**Extract:**
══════
FlowUI project

Project description

FlowUI Project

An architecture for streamlining the production of Operators and the provisioning of Cloud infrastructure for Apache Airflow, with an interactive GUI for workflows creation!

Some points which we are trying to put together with FlowUI:

make extensive use of Airflow for workflows management
standardize the production of Operators that could run either on Batch Jobs, Kubernetes pods or locally (the same machine serving Airflow)
these could serve heavy ML as well as light dataset updating workflows
automatically import the list of Operators to a web GUI where the users could create their own workflows
a more user friendly GUI for workflows supervision and management

Our goal is to build an architecture that abstracts the logics behind some of these points and automatizes as much as possible the continuous delivery lifecycle.

FlowUI Project - AWS Infrastructure

Per Platform:

Frontend server
Backend server
Airflow server
Database
Code repository with collection of Operators (Github)
Container resgistry with Docker images to run Operators
Job definitions on AWS Batch: one per Operator (also per user? EFS mount limitation)
Kubernetes infra (helm charts)

Per user of the platform:

S3 bucket: for cheapest storage of all user’s data
EFS: for shared storage between Tasks at DAG runtime

Airflow instance

We still don't know if we should spin up one separate Airflow running instance per user, to be decided!

The Airflow instance should have access to a mounted EFS volume, shared with the other registered resources (Batch Job Definitions, Lambdas, ...). This volume is where the running Airflow will find its DAG files, the available Operator functions, plugins, and where it will store its logs.

For each running Airflow instance, these are the ENV variables that must be defined:

AWS_REGION_NAME: aws region name, must be the same for all resources registered
AWS_BATCH_JOB_DEFINITION_{operator_name}_{operator_version}: the job definition arn, one for each registered Operator
AWS_BATCH_JOB_QUEUE_{operator_name}_{operator_version}: the job queue arn, one for each registered Operator
...
══════
**The data:**
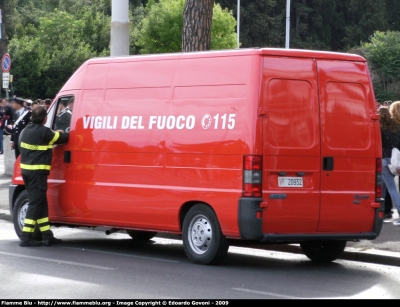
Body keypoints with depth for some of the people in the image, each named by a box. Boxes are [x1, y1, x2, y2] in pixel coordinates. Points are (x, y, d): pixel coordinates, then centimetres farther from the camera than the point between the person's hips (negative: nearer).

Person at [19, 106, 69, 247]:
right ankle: (26, 238, -9)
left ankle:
══════
**Task requirements:**
• 1. Condense the paragraph in the FlowUI project description that begins "The Airflow instance should have access" into a short list that keeps its main facts.
• 2. Write the next part of the FlowUI project description, continuing from its final line.

**Exercise answers:**
• 1.
- The Airflow instance needs access to a mounted EFS volume.
- The volume is shared with the other registered resources, such as Batch Job Definitions and Lambdas.
- Airflow finds its DAG files, the available Operator functions and plugins on this volume.
- Airflow stores its logs there.

• 2.
File System structure:

In principle, user-specific data would be stored in S3. The loading of specific artifacts onto mounted File Systems (such as AWS EFS) could be done as per request of an Operator (LoadDatasetOperator, LoadModelOperator, etc…) so heavy data would be readily available to the containers running Jobs. EFS pricing is not too bad, but it is twice the price of S3. It also charges per data transfer. So we would need to devise some housekeeping rules to clean / transfer the artifacts and runs results back to S3 (e.g. every 24 hours or something). A mounted File System would also serve as the source of dags, logs and plugins for Airflow. A mounted File System would also serve as the source of Operators files, synced with the code repository and readily accessible to the instances running the tasks. A mounted File System would also serve as a temporary location for Tasks results that might be useful to downstream Tasks.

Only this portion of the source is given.